When I was 18, I loaded up my horse and drove halfway across the country to take a position at a barn just outside of Houston. I had quite a bit of experience for my age, and it didn't take long for them to overload me with horses to work and lessons to teach. As much horse experience as I had, I lacked the life experience, and when I didn't like what I saw with the horses(which my opinion hasn't changed today), I reacted in the wrong way. I ended up leaving that barn, but if I had been able to stay and change things, I could have really started quite the career. The owner of the barn had actually offered to pay my way to get a business degree to completely take over the stable of over 120 horses. Quite a bit for an 18 yr old mind to handle. While there, I met someone who had a strong background in reining, cutting, and team penning. She took me under her wing, let my horse stay in her barn, and hauled us all over with them. It opened up a new world of expectations to my brain that had brought up "hunter style" and the experience is something that has really shaped who I am today. She offered to get me a job exercising horses and working with one of the top cutting horse trainers in the country, yet another opportunity passed and I turned it down to come back home. Looking back, where would I be now if I had taken that position?
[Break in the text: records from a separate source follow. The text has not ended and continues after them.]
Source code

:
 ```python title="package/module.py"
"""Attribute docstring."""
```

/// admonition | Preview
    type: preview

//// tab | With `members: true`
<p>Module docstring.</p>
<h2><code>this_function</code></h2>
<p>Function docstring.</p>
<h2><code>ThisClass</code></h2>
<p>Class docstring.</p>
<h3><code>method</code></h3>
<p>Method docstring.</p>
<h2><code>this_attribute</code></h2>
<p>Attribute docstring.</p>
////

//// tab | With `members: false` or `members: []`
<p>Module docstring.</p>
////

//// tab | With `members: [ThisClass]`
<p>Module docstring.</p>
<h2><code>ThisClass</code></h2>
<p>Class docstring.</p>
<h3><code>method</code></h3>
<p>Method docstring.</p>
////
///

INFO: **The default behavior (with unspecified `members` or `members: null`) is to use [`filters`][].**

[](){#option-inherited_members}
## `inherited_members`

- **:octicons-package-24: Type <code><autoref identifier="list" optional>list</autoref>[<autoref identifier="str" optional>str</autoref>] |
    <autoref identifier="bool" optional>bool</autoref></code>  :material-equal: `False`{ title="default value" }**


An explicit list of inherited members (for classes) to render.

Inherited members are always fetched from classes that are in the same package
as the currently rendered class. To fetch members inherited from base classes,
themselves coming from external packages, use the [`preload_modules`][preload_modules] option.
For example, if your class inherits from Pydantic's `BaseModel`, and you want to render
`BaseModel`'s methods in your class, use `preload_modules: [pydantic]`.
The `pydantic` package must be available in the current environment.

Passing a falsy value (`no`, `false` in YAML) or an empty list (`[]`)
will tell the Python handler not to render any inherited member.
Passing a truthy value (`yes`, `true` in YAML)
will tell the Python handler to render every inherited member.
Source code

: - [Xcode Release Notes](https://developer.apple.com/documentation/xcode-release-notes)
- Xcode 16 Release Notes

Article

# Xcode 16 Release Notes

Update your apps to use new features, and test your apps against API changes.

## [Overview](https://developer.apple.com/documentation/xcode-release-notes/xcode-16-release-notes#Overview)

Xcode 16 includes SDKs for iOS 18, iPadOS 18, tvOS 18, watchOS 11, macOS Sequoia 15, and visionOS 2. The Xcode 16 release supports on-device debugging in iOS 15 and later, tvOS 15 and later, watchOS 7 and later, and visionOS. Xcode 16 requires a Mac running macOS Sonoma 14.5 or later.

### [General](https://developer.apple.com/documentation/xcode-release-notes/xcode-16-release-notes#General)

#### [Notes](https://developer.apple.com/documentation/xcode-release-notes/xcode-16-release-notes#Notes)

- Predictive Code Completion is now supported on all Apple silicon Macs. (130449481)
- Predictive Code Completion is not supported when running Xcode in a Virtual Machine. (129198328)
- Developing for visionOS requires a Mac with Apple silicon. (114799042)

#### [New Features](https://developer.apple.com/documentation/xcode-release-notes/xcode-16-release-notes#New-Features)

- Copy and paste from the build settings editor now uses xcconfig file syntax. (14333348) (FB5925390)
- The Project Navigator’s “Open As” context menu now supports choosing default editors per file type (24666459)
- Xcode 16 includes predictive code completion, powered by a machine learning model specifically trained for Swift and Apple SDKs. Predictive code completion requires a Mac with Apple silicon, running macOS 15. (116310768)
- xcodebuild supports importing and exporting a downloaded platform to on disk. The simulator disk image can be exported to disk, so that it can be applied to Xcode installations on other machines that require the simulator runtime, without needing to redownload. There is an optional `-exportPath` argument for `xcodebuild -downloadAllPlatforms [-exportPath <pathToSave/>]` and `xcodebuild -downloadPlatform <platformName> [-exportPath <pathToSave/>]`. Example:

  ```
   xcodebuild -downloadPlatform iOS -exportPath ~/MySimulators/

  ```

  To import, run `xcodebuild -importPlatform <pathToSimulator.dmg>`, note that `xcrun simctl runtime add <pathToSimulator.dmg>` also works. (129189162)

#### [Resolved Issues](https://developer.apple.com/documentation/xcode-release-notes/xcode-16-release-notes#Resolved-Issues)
When I got home, I went back to my little hole where I had worked for years, taking in lay-ups from Wellington and rehabilitating them to get them ready for the show ring. The horses were nice and people traffic was minimal, I got a lot of hands on experience and didn't have to worry about what scared me most, the people. I continued taking retraining projects for myself, trying to do everything to not make myself stand out. When the woman who owned the barn sold it and moved to AZ, I kept my happy little home with the horses and went on to do whatever odd jobs I could just to get by.
Being intersted in behavior problems soon linked to physical problems, which I took courses in Ocala to understand more about the musculoskeletal system and saddle fit. As a teen, I had been top 10 in the state in 4-H horse judging, and already had a good eye for reading horses. What I was learning about there body made perfect sense. Yet, once I ventured back into the horse world, I found myself working with top dressage trainers and still being disgusted by their horses physical weaknesses. This pushed me to keep looking. I called my current trainer on a whim, asked about a working student position and offered to pay for my first lesson to see where she could use me. I remember that first lesson where she was just as surprised as I was when she said "You can actually ride". At the time, I had no idea the extent of her background. She has pushed me into barn management, teaching clinics, teaching lessons, taking on the most extreme of horse cases, and really never giving me the chance to back out.
Looking back, where would I be if I had kept that job at the big barn in TX when I was 18? Where would I be if I had taken the chance with that cutting horse trainer? Where would I be if that kid in school hadn't made fun of me for getting good grades to the point where I purposely bombed so I wouldn't be valedictorian? The fear of success and the fear of opportunity have been haunting me my whole life. It has always been best to stay where no one could see me, if they couldn't see me, then I couldn't dissapoint them.
I've passed up a lot of opportunities, but I know if I had taken one of those roads, I wouldn't know nearly as much as I know today. I'm determined not to sit on the sidelines any longer, not to mention, I don't think that the trainer I work with now will let me fade into the shadows. I found the right opportunity, now its just a matter of running with it.